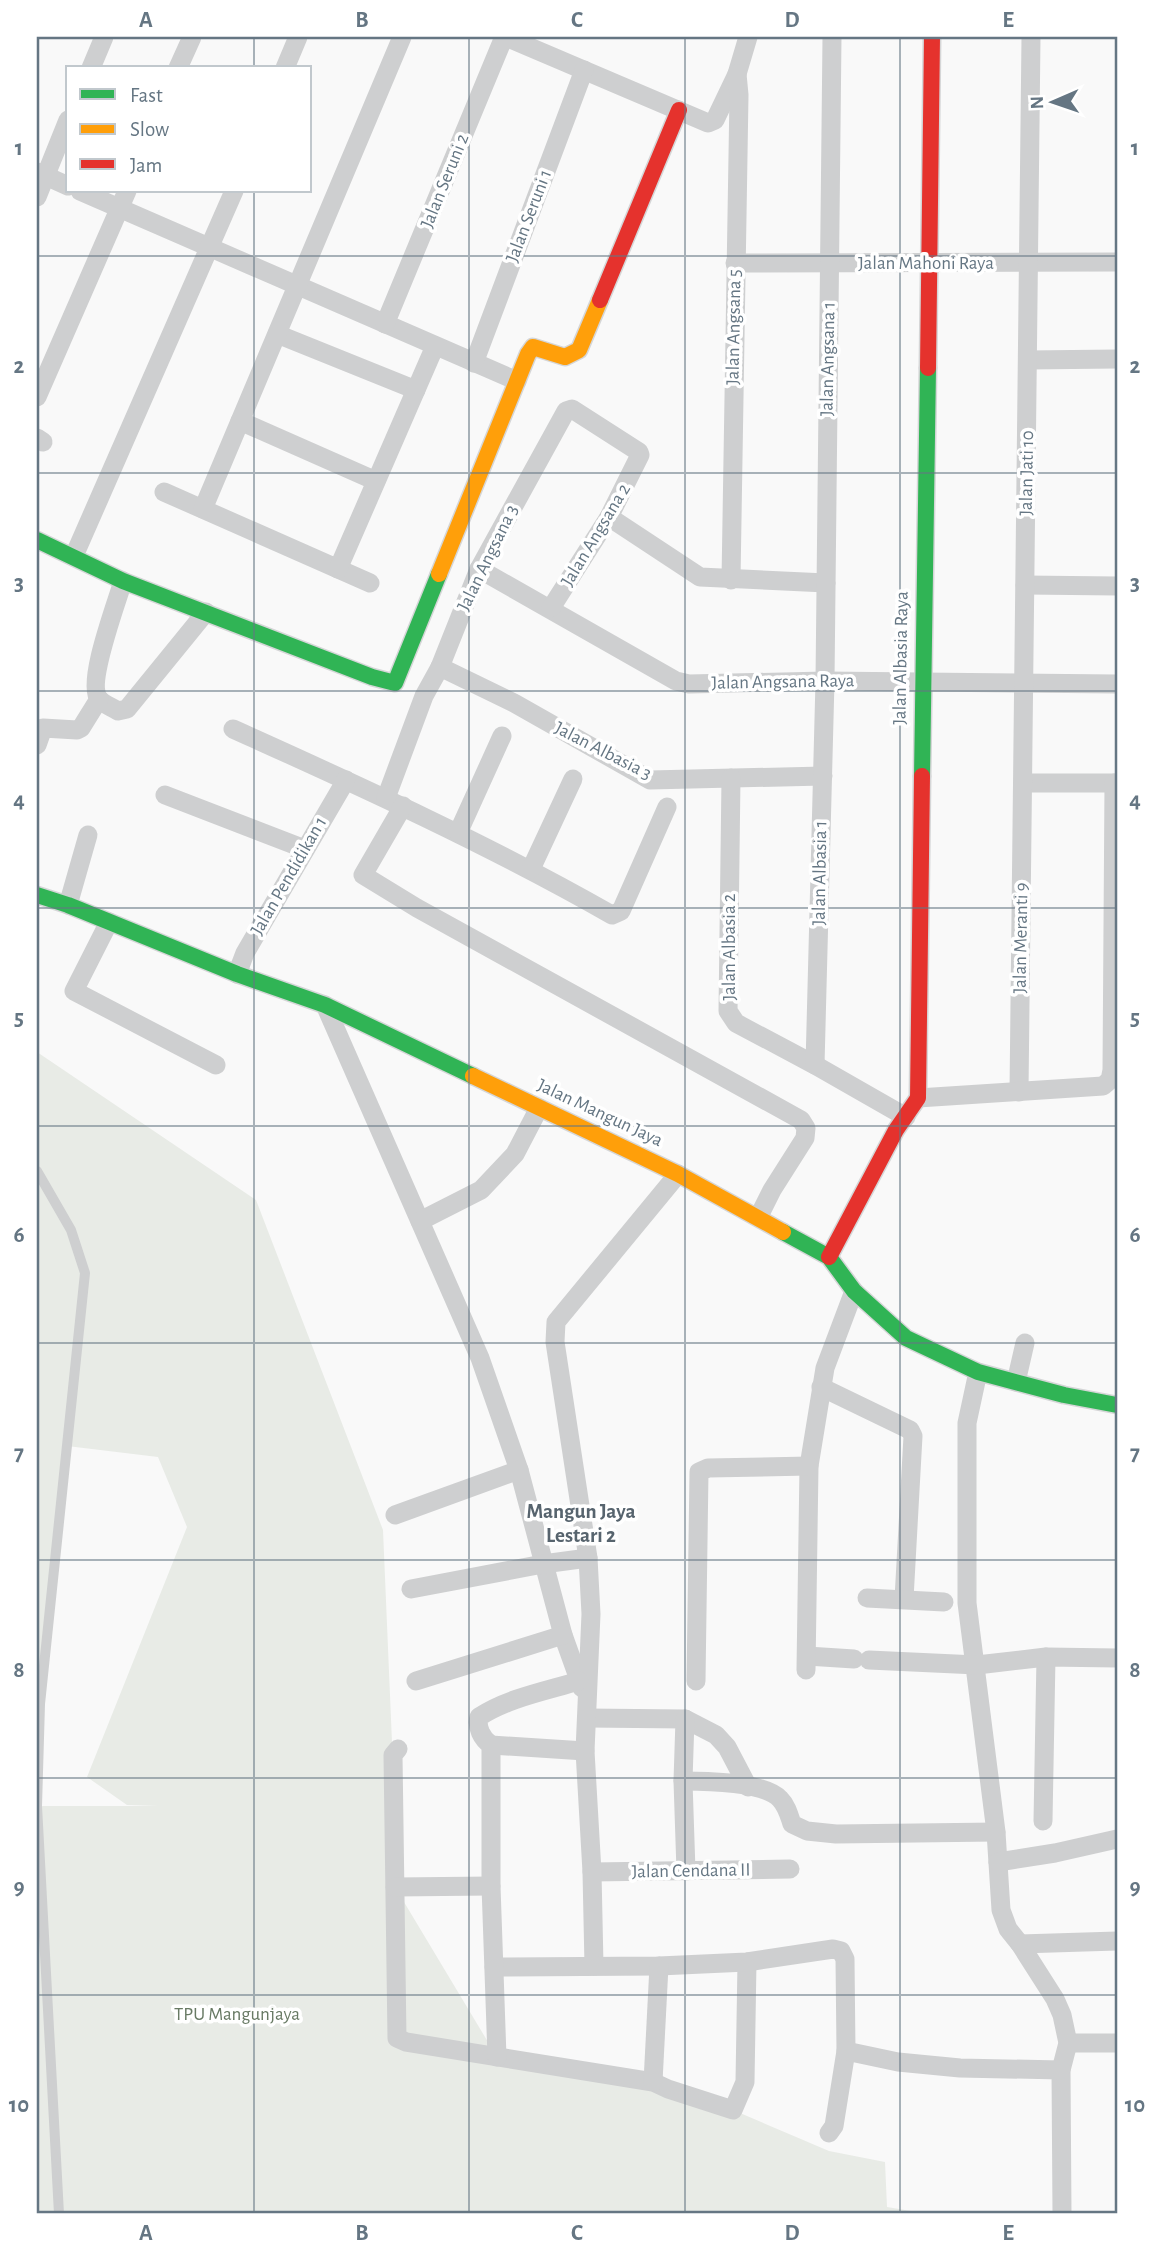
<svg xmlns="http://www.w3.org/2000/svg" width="1154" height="2251" viewBox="0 0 1154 2251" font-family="'Alegreya Sans',sans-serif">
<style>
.green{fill:#e8ebe6;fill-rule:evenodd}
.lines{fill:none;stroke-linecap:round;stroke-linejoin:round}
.fast-casing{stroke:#d5d6d7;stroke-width:19}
.slow-casing{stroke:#d5d6d7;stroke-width:19}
.jam-casing{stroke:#d5d6d7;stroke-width:19}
.lane{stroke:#cecfd0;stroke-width:10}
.street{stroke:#cecfd0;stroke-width:19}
.fast{stroke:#30b455;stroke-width:16}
.slow{stroke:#ff9f0a;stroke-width:16}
.jam{stroke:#e5322d;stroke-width:16}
.grid{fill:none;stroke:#657683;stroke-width:2;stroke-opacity:0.55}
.labels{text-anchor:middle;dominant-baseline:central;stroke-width:7;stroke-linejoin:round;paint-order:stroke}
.street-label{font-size:19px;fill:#657683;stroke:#fff}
.park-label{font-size:19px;fill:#687a64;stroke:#fff}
.neighbourhood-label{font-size:21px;font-weight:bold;fill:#57646e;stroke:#fff}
.neatline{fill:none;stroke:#657683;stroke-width:2.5}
.grid-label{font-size:23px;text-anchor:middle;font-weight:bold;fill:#657683}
</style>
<rect width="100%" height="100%" fill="#f9f9f9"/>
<!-- green -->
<path class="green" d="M37,1052l219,148 127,330 10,236 2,121 102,170 156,25 80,28 96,41 56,11 2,45 42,7h-892zM67,1446l91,11 29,70 -100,250 40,28 31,1h-120l2,-102z"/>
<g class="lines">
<!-- fast casing -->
<g class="fast-casing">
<g id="fast">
<polyline points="37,540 123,581 372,677 395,683 439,574"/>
<polyline points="922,776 928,368"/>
<polyline points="37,895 68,905 237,974 325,1005 473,1076"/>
<polyline points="783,1232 829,1257 854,1291 906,1338 978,1372 1064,1395 1117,1405"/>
</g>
</g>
<!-- slow casing -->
<g class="slow-casing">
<g id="slow">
<polyline points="439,574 528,354 533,347 565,357 579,350 600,300"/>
<polyline points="473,1076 678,1174 783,1232"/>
</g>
</g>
<!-- jam casing -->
<g class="jam-casing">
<g id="jam">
<polyline points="600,300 679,110"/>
<polyline points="928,368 932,37"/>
<polyline points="829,1257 896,1130 918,1098 922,776"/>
</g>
</g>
<!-- lane -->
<polyline class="lane" points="37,1171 71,1230 85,1273 40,1704 37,1806 59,2214"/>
<!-- street -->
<g class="street">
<polyline points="506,37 708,123 715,120 737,74 748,37"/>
<polyline points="91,68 104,37"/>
<polyline points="178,68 192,37"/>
<polyline points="285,68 298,37"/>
<polyline points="37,172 68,186"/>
<polyline points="80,191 517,381"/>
<polyline points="37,197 68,120"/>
<polyline points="735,263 1117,262"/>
<polyline points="385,324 504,37"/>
<polyline points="277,334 416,390"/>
<polyline points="1028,360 1117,359"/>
<polyline points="474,363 584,70"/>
<polyline points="37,397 127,191"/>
<polyline points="240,421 376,481"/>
<polyline points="37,438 43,442"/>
<polyline points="164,492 370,583"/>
<polyline points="203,509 402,37"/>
<polyline points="609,517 700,577 826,583"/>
<polyline points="74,556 234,191"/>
<polyline points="338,569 435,346"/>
<polyline points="479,569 676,681 689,684 825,681 1117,684"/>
<polyline points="731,580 739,95 737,74"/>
<path d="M123,581c-6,21 -37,102 -24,118 4,5 13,8 19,12l9,-2 79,-97"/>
<polyline points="1025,585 1117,586"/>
<polyline points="440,667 514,703 650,780 823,776"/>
<path d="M233,729c129,58 256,116 379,186l9,-4 46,-104"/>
<polyline points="37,745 43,728 77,730 81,728 99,699"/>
<polyline points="731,778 728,1011 736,1023 815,1065 906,1117"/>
<polyline points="1023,783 1117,783"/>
<polyline points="165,795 305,849"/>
<polyline points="386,798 424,696 440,667 479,569 566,411 572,409 639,452 640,455 609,517 551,608"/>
<polyline points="403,806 363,875 417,908 801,1120 806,1128 805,1138 772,1190 759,1216"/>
<polyline points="458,833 502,736"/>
<polyline points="531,869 573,779"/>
<polyline points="68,905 88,835"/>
<polyline points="109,922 74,991 216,1065"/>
<polyline points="237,974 245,953 346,780"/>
<polyline points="325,1005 480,1358 519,1470 563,1635 582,1688"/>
<polyline points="815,1065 825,681 832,37"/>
<polyline points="1019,1092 1031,37"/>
<polyline points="918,1098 1103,1086 1110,1080 1112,1070 1114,783"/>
<polyline points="420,1221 481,1190 515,1154 539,1108"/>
<polyline points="978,1372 967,1423 967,1603 996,1832 1001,1910 1008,1929 1020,1944 1055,1999 1062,2015 1068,2043 1061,2070 1062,2214"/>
<polyline points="1016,1382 1025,1343"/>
<polyline points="821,1387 910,1430 913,1436 904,1599"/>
<polyline points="395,1515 519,1470"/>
<polyline points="411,1589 543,1564 588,1558"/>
<polyline points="867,1598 944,1602"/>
<polyline points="807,1656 854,1659"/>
<polyline points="869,1660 977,1665 1046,1657 1117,1658"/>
<polyline points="806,1670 809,1466 825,1368 854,1291"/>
<polyline points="416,1681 563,1635"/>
<polyline points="696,1681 699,1472 708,1468 809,1466"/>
<polyline points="587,1718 685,1719 716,1735 727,1747 748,1787"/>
<polyline points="685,1719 683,1781 686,1871"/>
<polyline points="491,1745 585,1751"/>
<polyline points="398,1749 393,1755 397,2038 406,2042 653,2082 668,2089 733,2110 745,2082 747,1962"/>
<path d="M683,1781c23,0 82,1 97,18 7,7 9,16 12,25l15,7 29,3 160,-2"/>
<polyline points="1043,1821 1046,1657"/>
<polyline points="998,1862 1055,1853 1117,1839"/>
<polyline points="592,1872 790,1869"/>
<polyline points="395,1887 491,1886"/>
<polyline points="1020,1944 1117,1941"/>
<polyline points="594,1966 592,1872 585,1751 591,1614 588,1558 555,1342 556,1322 678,1174"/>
<polyline points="494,1967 659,1966 747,1962 833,1949 841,1951 845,1959 846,2051 834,2126 829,2133"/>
<polyline points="1068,2043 1117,2043"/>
<polyline points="846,2051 898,2062 960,2068 1061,2070"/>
<path d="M497,2057l-6,-171v-141c-9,-6 -15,-18 -12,-28 29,-19 67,-26 100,-36"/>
<polyline points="653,2082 659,1966"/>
</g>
<!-- fast -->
<use href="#fast" class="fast"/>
<!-- slow -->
<use href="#slow" class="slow"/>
<!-- jam -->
<use href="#jam" class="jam"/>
</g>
<!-- grid -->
<path class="grid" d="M254,37v31M469,37v2177M685,37v2177M900,37v2177M254,191v2023M37,256h1080M37,473h1080M37,691h1080M37,908h1080M37,1126h1080M37,1343h1080M37,1560h1080M37,1778h1080M37,1995h1080"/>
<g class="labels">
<!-- street labels -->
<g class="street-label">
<text transform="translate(445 181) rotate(-68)">Jalan Seruni 2</text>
<text transform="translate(529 216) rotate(-69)">Jalan Seruni 1</text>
<text x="926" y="263">Jalan Mahoni Raya</text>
<text transform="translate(734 327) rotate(-89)">Jalan Angsana 5</text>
<text transform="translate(828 359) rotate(-89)">Jalan Angsana 1</text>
<text transform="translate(1027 473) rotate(-89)">Jalan Jati 10</text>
<text transform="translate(596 535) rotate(-59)">Jalan Angsana 2</text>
<text transform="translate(488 558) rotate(-64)">Jalan Angsana 3</text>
<text transform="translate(901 658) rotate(-89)">Jalan Albasia Raya</text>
<text transform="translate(783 682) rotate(-1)">Jalan Angsana Raya</text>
<text transform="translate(603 751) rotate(27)">Jalan Albasia 3</text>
<text transform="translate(820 873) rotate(-89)">Jalan Albasia 1</text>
<text transform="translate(289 876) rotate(-60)">Jalan Pendidikan 1</text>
<text transform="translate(1021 938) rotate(-89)">Jalan Meranti 9</text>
<text transform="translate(729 947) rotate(-90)">Jalan Albasia 2</text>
<text transform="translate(600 1113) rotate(25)">Jalan Mangun Jaya</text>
<text transform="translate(691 1871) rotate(-1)">Jalan Cendana II</text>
</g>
<!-- park labels -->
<g class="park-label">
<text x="237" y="2014">TPU Mangunjaya</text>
</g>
<!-- neighbourhood labels -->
<g class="neighbourhood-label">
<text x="581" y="1511">Mangun Jaya<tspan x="581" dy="24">Lestari 2</tspan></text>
</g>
</g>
<!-- border -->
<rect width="1154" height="2251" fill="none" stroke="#ffffff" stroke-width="77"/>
<!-- legend -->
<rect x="66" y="66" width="245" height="126" fill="#ffffff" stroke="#c1c8cd" stroke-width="2"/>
<rect x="80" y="89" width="35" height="10" fill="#30b455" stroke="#c1c8cd" stroke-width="2"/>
<text x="130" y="102" font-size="21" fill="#657683">Fast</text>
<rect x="80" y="124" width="35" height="10" fill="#ff9f0a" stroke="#c1c8cd" stroke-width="2"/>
<text x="130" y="136" font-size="21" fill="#657683">Slow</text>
<rect x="80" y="159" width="35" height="10" fill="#e5322d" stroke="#c1c8cd" stroke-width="2"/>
<text x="130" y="172" font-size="21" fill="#657683">Jam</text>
<!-- north arrow -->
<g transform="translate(1053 102) rotate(268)" stroke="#ffffff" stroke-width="5" paint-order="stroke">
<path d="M0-5L12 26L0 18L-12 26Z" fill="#657683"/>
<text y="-10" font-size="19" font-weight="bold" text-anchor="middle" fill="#657683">N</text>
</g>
<rect x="38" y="38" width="1078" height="2174" class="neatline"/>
<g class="grid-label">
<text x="146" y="27">A</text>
<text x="362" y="27">B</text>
<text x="577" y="27">C</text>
<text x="792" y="27">D</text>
<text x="1008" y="27">E</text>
<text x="19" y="155">1</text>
<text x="1135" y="155">1</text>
<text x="19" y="373">2</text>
<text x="1135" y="373">2</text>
<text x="19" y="590">3</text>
<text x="1135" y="590">3</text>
<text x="19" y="807">4</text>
<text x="1135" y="807">4</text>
<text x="19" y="1025">5</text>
<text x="1135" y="1025">5</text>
<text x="19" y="1242">6</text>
<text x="1135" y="1242">6</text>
<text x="19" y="1460">7</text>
<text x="1135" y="1460">7</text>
<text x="19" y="1677">8</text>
<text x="1135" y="1677">8</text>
<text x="19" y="1894">9</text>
<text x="1135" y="1894">9</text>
<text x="19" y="2112">10</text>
<text x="1135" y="2112">10</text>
<text x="146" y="2240">A</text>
<text x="362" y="2240">B</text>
<text x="577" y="2240">C</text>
<text x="792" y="2240">D</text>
<text x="1008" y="2240">E</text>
</g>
</svg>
===
▶ TASK DETAILS: Your answer should reproduce each line of the listing that holds the word "lines".

▶ OUTPUT BELOW:
.lines{fill:none;stroke-linecap:round;stroke-linejoin:round}
<g class="lines">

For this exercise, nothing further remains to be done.